The ride to Pittsburgh was the hardest day of my life. No water, no food, nothing. We didn't allow ourselves a rest break for fear that it would put our minds back on our hunger. It worked, sort of.
We followed I-376 into the city. All day, I had struggled with the unreasonable possibility that we would reach Pittsburgh, and it would be just how it was before, untouched by the Event or anything that followed. Maybe we'd be able to park our bikes, find a restaurant, and get a big cup of Coke. Maybe we'd just be able to find a pay phone and call Matt, and we'd hang out with him at a bar. I tried to put them out of my head, but I couldn't. Nothing else to distract me but the ceaseless, linear march of the road's divider paint. I could taste the food already.
The highway took us through the suburbs. It looked as if a massive fire had swept across them. There was no plant life; no trees. Only blackened shells of office buildings, churches, homes. Nobody greeted us. Nobody was there. I was terrified of leaving my bicycle or averting my eyes from the road. I didn't want to see any of it. It wasn't how it was supposed to be.

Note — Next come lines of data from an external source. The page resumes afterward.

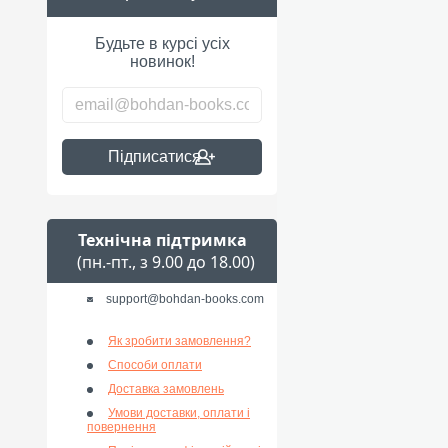
Будьте в курсі усіх
новинок!
Підписатися
Технічна підтримка
(пн.-пт., з 9.00 до 18.00)
support@bohdan-books.com
Як зробити замовлення?
Способи оплати
Доставка замовлень
Умови доставки, оплати і
повернення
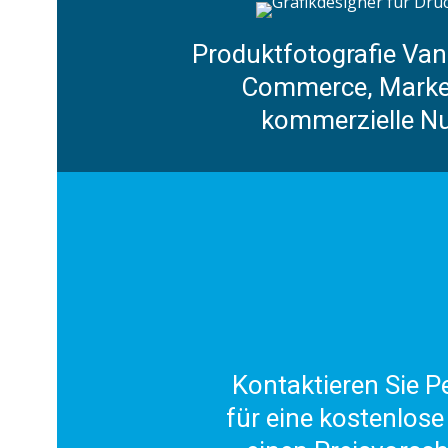
Produktfotografie Van
Commerce, Marke
kommerzielle N
Kontaktieren Sie Pe
für eine kostenlose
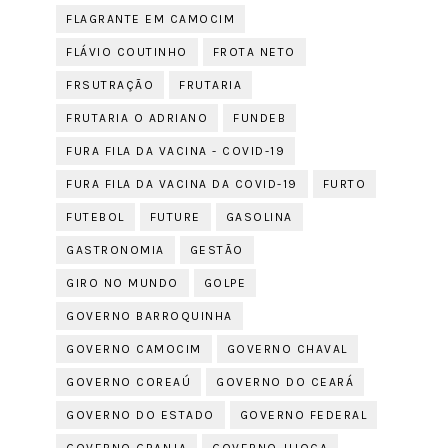
FLAGRANTE EM CAMOCIM
FLÁVIO COUTINHO
FROTA NETO
FRSUTRAÇÃO
FRUTARIA
FRUTARIA O ADRIANO
FUNDEB
FURA FILA DA VACINA - COVID-19
FURA FILA DA VACINA DA COVID-19
FURTO
FUTEBOL
FUTURE
GASOLINA
GASTRONOMIA
GESTÃO
GIRO NO MUNDO
GOLPE
GOVERNO BARROQUINHA
GOVERNO CAMOCIM
GOVERNO CHAVAL
GOVERNO COREAÚ
GOVERNO DO CEARÁ
GOVERNO DO ESTADO
GOVERNO FEDERAL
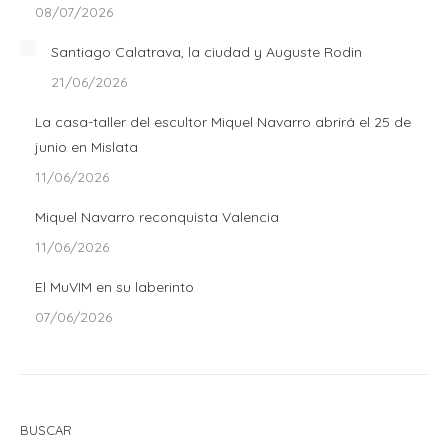
08/07/2026
Santiago Calatrava, la ciudad y Auguste Rodin
21/06/2026
La casa-taller del escultor Miquel Navarro abrirá el 25 de
junio en Mislata
11/06/2026
Miquel Navarro reconquista Valencia
11/06/2026
El MuVIM en su laberinto
07/06/2026
BUSCAR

We rode until downtown Pittsburgh should have been in plain sight. It wasn't Pittsburgh. It was an enormous pile of ruined architecture, collapsed against itself. The road, once completely smooth, grew more and more gravelly, until it was finally unsuitable for riding. We faced our greatest fear, and stopped our bikes.
When you visit a city, you expect to be greeted. Maybe not by the people, but at least by signs. "Welcome to Pittsburgh", maybe, although we would have settled for anything. A sign for a Laundromat. A billboard advertising a law office. Nothing was here. A year earlier, hundreds of thousands of people pulsed through the city like a bloodstream. Now, there was only silence and a giant, ruined rubble.
That silence was certainly not broken by us. Neither of us said a word. The bridges across the rivers were gone. We turned our bikes.